**What is expected**
Please reproduce the lines below without changing anything, leaving out the pictures.

-- Data records start --

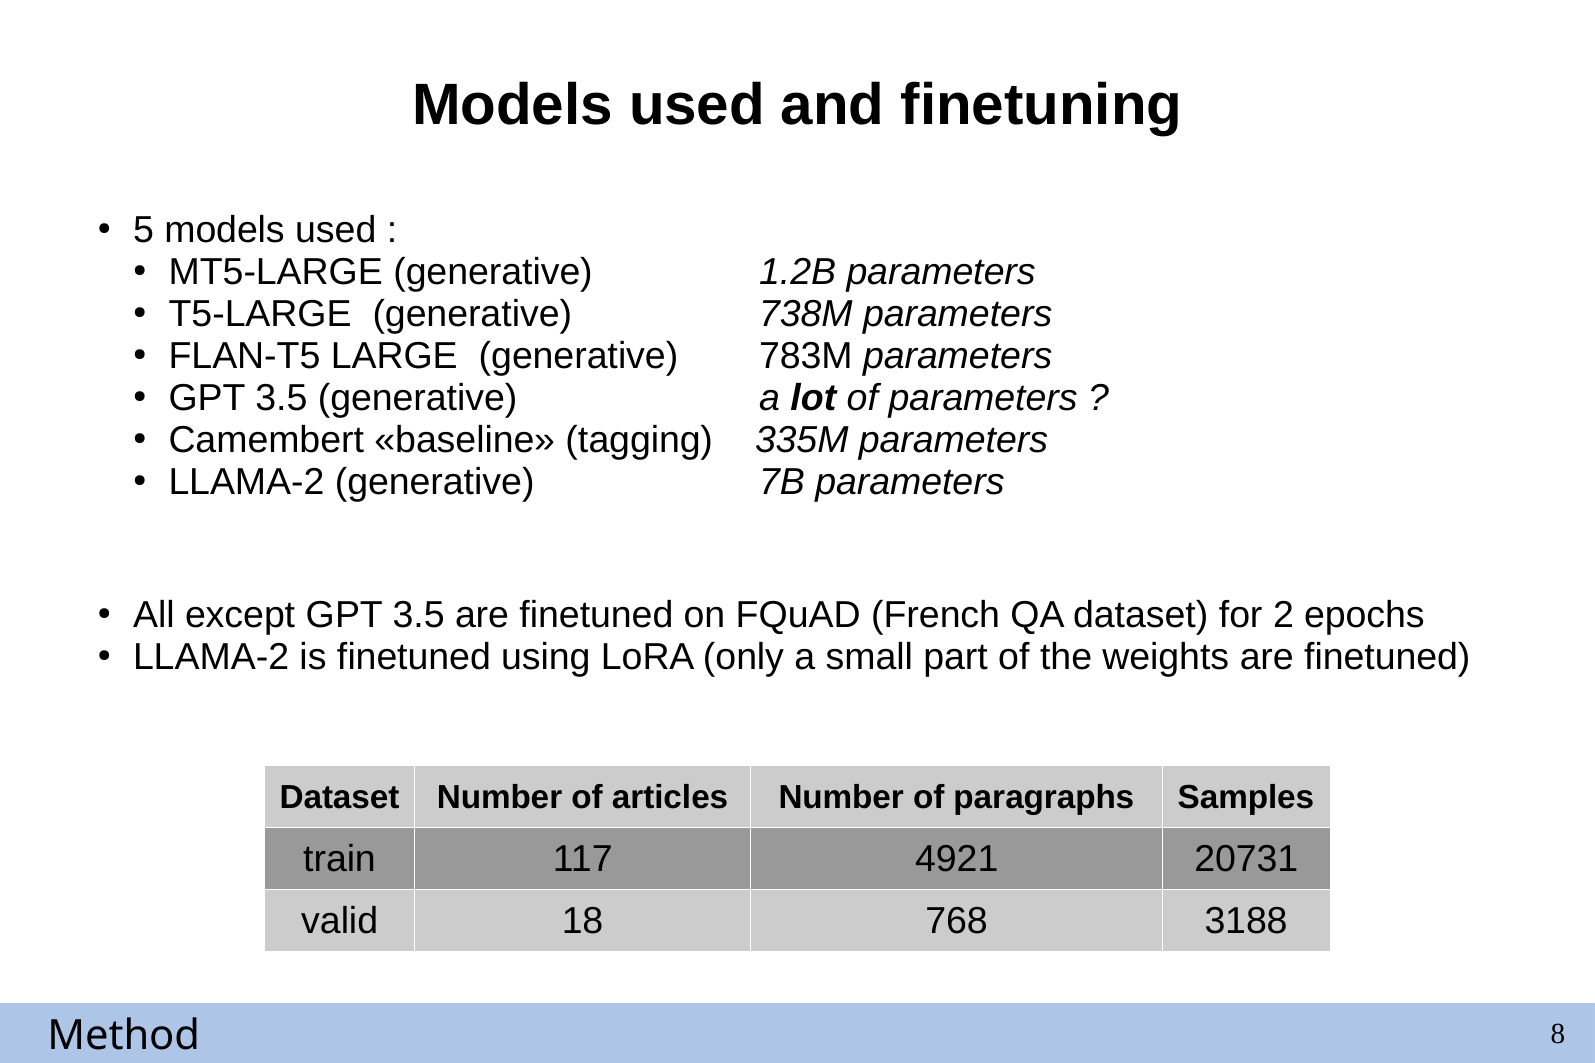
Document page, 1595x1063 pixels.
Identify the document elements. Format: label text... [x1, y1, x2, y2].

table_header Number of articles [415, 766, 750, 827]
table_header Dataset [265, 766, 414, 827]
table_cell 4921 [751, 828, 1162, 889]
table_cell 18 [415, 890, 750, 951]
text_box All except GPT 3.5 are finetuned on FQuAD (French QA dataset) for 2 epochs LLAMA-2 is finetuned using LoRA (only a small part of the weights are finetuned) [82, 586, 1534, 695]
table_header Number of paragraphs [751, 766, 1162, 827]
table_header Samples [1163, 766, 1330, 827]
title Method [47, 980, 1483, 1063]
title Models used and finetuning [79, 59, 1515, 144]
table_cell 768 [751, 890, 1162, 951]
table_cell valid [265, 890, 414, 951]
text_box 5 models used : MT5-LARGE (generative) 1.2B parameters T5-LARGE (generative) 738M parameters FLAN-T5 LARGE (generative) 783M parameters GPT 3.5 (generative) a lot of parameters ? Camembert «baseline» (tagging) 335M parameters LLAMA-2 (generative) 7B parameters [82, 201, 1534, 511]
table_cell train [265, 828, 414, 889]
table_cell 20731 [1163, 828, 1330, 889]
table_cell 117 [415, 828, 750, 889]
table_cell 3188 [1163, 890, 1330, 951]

-- Data records end --

**Exercise response**
Document page, 1595x1063 pixels.
Identify the document elements. Format: label text... [x1, y1, x2, y2].

table_header Number of articles [415, 766, 750, 827]
table_header Dataset [265, 766, 414, 827]
table_cell 4921 [751, 828, 1162, 889]
table_cell 18 [415, 890, 750, 951]
text_box All except GPT 3.5 are finetuned on FQuAD (French QA dataset) for 2 epochs LLAMA-2 is finetuned using LoRA (only a small part of the weights are finetuned) [82, 586, 1534, 695]
table_header Number of paragraphs [751, 766, 1162, 827]
table_header Samples [1163, 766, 1330, 827]
title Method [47, 980, 1483, 1063]
title Models used and finetuning [79, 59, 1515, 144]
table_cell 768 [751, 890, 1162, 951]
table_cell valid [265, 890, 414, 951]
text_box 5 models used : MT5-LARGE (generative) 1.2B parameters T5-LARGE (generative) 738M parameters FLAN-T5 LARGE (generative) 783M parameters GPT 3.5 (generative) a lot of parameters ? Camembert «baseline» (tagging) 335M parameters LLAMA-2 (generative) 7B parameters [82, 201, 1534, 511]
table_cell train [265, 828, 414, 889]
table_cell 20731 [1163, 828, 1330, 889]
table_cell 117 [415, 828, 750, 889]
table_cell 3188 [1163, 890, 1330, 951]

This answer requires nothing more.